You never know until you test. And then test again every years. A few recent anecdotes:
– I have always argued against teasers on closed-face carrier envelopes. You pay a premium for match mail to look personal, then shout “solicitation” with a teaser. BUT several organizations I know test have controls with closed-face envelopes with teasers. They all look like they’re done inline, where the match expense isn’t an issue. But still… Did they test this discrete difference? … or did this closed face with a teaser beat an old control?
– One organization keeps mailing me #13 carriers with no return address and no teaser except things like “Reply within 3 days.” I know they used to be seriously into testing, assume they still are.
– I was getting a lot of oversized envelopes for a while, #12, #13, #14. Now I only get them from what I believe are Richard Viguerie clients. He tests.
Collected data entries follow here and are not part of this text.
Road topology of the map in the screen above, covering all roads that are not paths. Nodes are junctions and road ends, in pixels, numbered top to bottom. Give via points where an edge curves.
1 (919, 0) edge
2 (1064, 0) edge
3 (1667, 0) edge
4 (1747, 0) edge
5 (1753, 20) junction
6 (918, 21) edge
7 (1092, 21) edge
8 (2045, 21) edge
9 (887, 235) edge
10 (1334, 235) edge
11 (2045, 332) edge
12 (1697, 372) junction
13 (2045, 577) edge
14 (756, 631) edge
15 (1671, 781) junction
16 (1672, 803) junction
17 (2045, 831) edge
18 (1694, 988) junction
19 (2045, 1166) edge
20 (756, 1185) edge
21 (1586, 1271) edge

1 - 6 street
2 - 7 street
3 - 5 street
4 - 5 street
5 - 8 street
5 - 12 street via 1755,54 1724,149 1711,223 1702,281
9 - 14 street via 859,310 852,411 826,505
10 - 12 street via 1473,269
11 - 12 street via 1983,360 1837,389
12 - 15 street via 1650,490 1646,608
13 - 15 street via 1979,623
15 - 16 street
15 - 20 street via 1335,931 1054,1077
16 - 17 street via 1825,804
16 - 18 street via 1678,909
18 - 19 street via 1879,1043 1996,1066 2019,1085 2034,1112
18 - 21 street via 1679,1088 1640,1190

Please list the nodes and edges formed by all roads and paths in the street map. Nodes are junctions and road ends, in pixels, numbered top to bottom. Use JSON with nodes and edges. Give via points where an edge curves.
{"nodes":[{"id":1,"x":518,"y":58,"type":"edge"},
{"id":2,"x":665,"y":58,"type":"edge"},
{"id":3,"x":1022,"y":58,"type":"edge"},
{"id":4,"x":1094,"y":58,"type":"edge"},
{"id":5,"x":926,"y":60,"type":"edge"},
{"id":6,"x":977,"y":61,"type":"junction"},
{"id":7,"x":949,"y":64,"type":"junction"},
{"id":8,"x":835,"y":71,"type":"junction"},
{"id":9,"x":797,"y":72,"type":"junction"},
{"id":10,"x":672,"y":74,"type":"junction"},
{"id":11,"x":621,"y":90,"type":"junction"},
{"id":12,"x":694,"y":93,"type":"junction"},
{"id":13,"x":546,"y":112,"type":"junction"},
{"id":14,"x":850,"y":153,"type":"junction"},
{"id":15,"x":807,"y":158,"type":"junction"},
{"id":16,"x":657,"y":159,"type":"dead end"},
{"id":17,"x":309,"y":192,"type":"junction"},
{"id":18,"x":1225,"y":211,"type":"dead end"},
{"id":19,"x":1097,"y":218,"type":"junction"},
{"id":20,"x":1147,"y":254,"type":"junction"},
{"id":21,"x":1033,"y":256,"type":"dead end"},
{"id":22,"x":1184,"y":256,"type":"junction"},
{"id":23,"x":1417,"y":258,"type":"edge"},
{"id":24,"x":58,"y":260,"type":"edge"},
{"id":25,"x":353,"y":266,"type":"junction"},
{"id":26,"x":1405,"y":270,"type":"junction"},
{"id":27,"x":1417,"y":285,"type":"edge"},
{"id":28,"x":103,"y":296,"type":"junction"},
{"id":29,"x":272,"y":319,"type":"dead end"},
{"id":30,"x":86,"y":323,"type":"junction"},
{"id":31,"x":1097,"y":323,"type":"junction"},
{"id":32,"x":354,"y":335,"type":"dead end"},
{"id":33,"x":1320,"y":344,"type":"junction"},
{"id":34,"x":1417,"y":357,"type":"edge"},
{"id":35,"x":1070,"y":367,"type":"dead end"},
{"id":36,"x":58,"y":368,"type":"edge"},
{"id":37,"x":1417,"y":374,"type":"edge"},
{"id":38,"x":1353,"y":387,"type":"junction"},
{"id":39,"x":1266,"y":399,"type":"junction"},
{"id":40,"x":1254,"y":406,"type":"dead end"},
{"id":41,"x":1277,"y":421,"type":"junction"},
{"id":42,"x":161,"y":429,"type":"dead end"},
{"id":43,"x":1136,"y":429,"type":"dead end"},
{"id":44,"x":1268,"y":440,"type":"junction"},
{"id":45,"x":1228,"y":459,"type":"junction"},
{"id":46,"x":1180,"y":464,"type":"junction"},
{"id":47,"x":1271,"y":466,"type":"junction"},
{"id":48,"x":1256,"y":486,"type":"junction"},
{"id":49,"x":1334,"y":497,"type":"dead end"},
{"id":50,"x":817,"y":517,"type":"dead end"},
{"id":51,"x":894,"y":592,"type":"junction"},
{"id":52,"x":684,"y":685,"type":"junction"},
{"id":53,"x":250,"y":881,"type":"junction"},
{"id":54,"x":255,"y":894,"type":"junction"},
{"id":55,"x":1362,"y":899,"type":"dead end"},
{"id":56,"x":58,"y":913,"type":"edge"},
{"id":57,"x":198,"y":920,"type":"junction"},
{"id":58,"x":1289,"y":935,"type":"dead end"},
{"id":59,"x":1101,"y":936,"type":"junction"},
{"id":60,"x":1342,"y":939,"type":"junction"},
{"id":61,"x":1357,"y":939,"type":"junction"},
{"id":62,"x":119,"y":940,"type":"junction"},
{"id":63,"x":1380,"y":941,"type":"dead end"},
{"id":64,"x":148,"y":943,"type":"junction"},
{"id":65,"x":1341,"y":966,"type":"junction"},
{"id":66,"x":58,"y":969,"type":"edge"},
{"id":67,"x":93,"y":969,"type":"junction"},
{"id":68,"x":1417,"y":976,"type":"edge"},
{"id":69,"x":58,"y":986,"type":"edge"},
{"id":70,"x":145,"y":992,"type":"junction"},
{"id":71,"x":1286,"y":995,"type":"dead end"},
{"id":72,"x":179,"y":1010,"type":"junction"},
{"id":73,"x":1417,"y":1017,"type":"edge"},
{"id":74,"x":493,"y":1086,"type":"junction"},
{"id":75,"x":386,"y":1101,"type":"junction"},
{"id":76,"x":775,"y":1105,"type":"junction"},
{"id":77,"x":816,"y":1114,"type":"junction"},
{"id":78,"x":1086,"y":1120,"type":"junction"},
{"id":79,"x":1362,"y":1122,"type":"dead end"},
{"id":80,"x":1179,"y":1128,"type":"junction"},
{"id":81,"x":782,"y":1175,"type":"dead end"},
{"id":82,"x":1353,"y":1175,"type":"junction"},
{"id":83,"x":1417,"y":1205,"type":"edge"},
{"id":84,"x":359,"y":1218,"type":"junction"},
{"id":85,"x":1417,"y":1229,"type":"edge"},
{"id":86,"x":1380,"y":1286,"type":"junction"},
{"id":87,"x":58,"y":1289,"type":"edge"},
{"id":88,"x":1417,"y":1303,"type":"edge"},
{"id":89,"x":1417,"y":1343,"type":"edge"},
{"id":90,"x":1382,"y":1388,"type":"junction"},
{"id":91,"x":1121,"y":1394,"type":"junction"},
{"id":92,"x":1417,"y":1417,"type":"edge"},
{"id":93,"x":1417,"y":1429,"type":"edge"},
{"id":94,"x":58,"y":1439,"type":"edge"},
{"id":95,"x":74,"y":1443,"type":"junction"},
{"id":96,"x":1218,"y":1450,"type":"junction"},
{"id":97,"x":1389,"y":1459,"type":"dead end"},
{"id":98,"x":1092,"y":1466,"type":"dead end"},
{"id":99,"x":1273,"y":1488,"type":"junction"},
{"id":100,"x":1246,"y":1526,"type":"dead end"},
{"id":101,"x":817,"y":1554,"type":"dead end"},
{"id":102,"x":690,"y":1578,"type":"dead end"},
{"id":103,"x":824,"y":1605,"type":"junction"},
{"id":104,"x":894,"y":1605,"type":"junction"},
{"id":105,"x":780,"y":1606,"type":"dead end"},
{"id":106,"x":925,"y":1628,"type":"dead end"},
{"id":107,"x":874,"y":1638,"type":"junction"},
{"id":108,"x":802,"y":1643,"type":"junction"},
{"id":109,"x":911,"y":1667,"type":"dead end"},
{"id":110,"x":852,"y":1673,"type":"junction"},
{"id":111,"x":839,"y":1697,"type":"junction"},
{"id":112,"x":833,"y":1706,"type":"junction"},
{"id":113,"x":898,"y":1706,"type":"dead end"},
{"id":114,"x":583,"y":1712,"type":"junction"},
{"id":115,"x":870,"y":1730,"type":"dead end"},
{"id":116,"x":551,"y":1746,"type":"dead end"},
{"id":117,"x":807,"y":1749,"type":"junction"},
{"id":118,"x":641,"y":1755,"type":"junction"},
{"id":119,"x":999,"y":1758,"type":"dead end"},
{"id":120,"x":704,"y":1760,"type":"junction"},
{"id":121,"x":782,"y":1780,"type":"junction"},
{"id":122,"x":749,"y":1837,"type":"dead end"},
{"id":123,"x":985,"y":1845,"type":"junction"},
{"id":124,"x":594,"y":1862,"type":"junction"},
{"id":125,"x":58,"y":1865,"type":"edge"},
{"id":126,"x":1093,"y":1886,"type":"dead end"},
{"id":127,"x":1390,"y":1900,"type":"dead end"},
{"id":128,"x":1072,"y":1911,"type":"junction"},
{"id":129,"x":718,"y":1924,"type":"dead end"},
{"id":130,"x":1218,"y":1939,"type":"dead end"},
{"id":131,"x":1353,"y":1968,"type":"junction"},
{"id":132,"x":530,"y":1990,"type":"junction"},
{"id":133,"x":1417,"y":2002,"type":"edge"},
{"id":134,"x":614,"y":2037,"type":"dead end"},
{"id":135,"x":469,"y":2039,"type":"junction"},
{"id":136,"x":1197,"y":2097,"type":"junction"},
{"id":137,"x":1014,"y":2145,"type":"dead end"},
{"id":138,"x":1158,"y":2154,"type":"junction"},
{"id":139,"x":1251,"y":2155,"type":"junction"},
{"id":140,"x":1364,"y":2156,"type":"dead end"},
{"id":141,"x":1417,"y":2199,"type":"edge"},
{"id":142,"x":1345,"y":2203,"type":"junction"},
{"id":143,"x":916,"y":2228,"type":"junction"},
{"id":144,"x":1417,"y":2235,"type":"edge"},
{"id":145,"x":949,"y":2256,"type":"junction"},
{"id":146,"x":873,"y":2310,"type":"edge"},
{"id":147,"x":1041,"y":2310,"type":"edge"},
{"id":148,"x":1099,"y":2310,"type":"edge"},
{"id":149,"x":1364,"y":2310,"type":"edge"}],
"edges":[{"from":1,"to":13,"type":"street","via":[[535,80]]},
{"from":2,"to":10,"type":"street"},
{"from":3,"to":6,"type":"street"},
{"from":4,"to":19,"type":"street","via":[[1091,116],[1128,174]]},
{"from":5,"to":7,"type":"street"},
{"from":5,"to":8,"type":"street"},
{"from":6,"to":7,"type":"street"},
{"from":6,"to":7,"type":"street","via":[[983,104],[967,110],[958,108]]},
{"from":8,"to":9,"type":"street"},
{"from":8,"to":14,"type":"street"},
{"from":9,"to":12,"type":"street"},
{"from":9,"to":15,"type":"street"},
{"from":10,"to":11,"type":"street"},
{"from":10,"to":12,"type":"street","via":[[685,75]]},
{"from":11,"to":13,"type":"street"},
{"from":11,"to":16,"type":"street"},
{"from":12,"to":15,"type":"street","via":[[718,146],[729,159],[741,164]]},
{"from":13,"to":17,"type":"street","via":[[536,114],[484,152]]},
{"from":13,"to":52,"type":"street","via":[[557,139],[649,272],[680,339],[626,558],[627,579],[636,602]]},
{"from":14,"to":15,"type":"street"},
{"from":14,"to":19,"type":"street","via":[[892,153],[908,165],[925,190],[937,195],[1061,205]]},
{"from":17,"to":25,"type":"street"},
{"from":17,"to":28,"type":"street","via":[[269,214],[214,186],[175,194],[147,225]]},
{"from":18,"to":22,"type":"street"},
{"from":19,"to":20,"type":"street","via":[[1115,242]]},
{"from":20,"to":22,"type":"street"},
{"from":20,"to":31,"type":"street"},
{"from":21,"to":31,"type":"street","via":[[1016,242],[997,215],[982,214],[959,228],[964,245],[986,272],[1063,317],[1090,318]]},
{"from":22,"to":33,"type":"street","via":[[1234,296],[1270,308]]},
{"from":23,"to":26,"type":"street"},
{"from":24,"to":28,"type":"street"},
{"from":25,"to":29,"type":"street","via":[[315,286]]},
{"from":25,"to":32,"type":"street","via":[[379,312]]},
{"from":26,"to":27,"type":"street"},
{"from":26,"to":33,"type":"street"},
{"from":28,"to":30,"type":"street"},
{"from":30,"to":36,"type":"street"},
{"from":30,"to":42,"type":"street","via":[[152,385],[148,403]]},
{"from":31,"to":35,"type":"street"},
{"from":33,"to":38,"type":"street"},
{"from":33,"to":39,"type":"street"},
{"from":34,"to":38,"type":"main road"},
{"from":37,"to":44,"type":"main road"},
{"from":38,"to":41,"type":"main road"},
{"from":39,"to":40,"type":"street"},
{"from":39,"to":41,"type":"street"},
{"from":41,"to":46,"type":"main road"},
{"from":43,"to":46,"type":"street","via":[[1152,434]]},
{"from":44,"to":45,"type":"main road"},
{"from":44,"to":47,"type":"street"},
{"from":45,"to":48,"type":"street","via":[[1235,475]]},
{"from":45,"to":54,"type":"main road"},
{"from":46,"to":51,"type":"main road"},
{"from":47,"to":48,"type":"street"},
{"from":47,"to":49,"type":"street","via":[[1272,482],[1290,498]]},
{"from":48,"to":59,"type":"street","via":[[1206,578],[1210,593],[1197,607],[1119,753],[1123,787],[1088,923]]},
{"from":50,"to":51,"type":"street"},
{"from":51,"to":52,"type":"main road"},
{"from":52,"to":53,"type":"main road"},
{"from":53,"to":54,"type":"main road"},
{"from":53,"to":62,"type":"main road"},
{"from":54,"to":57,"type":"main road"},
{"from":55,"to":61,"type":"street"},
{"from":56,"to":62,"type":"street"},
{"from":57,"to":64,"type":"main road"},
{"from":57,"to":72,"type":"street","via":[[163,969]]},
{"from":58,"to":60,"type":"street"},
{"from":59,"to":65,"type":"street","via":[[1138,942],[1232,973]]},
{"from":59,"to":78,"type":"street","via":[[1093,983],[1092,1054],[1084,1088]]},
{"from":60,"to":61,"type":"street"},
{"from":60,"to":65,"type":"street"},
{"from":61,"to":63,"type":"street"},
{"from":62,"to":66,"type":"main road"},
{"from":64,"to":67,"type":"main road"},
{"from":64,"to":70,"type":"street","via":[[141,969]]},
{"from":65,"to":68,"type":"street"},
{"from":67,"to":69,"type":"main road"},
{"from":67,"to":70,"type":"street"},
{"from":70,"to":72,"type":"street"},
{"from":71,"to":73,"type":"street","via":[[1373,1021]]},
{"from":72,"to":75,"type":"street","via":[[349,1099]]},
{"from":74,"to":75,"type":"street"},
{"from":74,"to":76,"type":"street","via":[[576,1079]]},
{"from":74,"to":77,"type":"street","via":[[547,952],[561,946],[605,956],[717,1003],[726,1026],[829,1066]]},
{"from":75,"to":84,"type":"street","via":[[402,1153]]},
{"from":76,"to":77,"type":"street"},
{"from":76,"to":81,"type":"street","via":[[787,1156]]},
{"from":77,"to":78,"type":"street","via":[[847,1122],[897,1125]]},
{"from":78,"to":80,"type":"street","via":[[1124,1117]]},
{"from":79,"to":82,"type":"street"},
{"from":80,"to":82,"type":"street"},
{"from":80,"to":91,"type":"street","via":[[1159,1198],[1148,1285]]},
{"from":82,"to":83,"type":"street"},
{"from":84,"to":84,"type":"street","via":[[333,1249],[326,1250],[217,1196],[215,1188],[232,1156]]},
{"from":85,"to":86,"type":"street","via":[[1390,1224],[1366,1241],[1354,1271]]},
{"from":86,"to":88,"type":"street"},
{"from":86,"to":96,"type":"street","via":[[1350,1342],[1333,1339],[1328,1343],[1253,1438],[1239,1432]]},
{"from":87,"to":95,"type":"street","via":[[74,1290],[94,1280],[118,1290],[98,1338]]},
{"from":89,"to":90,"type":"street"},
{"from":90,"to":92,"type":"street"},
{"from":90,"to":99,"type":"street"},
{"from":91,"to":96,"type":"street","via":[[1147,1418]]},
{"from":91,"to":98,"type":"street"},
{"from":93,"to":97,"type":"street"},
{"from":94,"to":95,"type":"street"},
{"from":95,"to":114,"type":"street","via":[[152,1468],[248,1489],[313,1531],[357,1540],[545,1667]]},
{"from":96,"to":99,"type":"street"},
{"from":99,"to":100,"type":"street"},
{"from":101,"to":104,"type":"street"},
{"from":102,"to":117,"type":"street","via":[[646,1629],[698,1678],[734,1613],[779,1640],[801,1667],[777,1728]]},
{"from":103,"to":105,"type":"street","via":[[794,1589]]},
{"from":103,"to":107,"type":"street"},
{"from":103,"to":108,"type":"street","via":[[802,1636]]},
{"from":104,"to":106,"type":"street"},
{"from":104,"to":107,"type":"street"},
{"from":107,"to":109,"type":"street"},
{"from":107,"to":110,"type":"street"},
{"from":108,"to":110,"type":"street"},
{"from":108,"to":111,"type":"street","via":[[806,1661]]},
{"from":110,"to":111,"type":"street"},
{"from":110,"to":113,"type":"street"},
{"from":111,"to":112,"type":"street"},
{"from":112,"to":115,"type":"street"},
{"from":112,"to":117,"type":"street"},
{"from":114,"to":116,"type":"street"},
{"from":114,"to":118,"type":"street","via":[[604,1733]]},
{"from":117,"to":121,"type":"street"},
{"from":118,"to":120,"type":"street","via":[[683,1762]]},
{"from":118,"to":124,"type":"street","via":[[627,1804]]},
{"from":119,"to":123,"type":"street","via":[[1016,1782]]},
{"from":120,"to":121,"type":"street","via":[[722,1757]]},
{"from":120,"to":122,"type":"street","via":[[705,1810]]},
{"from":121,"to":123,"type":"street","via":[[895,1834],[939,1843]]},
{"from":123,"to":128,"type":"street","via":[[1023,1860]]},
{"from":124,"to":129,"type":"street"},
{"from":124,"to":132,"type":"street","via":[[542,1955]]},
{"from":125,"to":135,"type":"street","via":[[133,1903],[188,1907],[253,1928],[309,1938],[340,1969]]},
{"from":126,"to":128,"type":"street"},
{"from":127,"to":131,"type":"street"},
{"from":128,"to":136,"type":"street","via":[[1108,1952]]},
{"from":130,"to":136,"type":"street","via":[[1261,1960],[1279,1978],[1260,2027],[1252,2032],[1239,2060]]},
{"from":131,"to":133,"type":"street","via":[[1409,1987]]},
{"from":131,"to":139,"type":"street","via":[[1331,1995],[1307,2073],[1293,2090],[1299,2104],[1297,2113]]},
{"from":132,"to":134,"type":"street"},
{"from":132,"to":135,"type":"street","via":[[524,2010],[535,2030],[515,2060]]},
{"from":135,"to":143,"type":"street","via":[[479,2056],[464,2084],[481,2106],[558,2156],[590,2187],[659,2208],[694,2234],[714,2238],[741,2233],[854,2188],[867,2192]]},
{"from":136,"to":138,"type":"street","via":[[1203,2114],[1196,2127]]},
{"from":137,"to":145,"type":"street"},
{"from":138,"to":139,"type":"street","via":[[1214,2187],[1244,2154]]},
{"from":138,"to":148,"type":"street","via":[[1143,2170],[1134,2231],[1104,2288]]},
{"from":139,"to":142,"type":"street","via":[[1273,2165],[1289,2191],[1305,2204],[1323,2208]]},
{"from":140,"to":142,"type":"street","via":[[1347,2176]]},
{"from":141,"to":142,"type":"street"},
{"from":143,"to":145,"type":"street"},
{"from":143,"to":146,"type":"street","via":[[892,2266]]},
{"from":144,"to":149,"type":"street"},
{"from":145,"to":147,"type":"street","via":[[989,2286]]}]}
– I see only one control with several colorful stamps on the front center. Not postage. Just things that look like stamps, without any postage indication. Is nobody else testing this?
– In the past, I’ve always heard that a closed-face #10 will beat a closed-face 6×9″, when the envelope is the only thing tested. Just heard about one test where they tied, no statistical difference. The #10 is cheaper in almost all cases, of course, so the way to go.
– I’ve not received any of those USPS 9×12″ specialty envelopes for a long time. They’re cheap for the impact! Maybe I’m not giving enough money to the right people.
– Monarch envelopes seem to be on the decline. They have a great invitational look in most usages, but they can also simply be cheap — Monarch or something close to a Monarch — and deliver a lot of personalization when the letter/reply are printed and lasered two-up, slit, interstack, and insert. Just to get geeky production tech for a moment.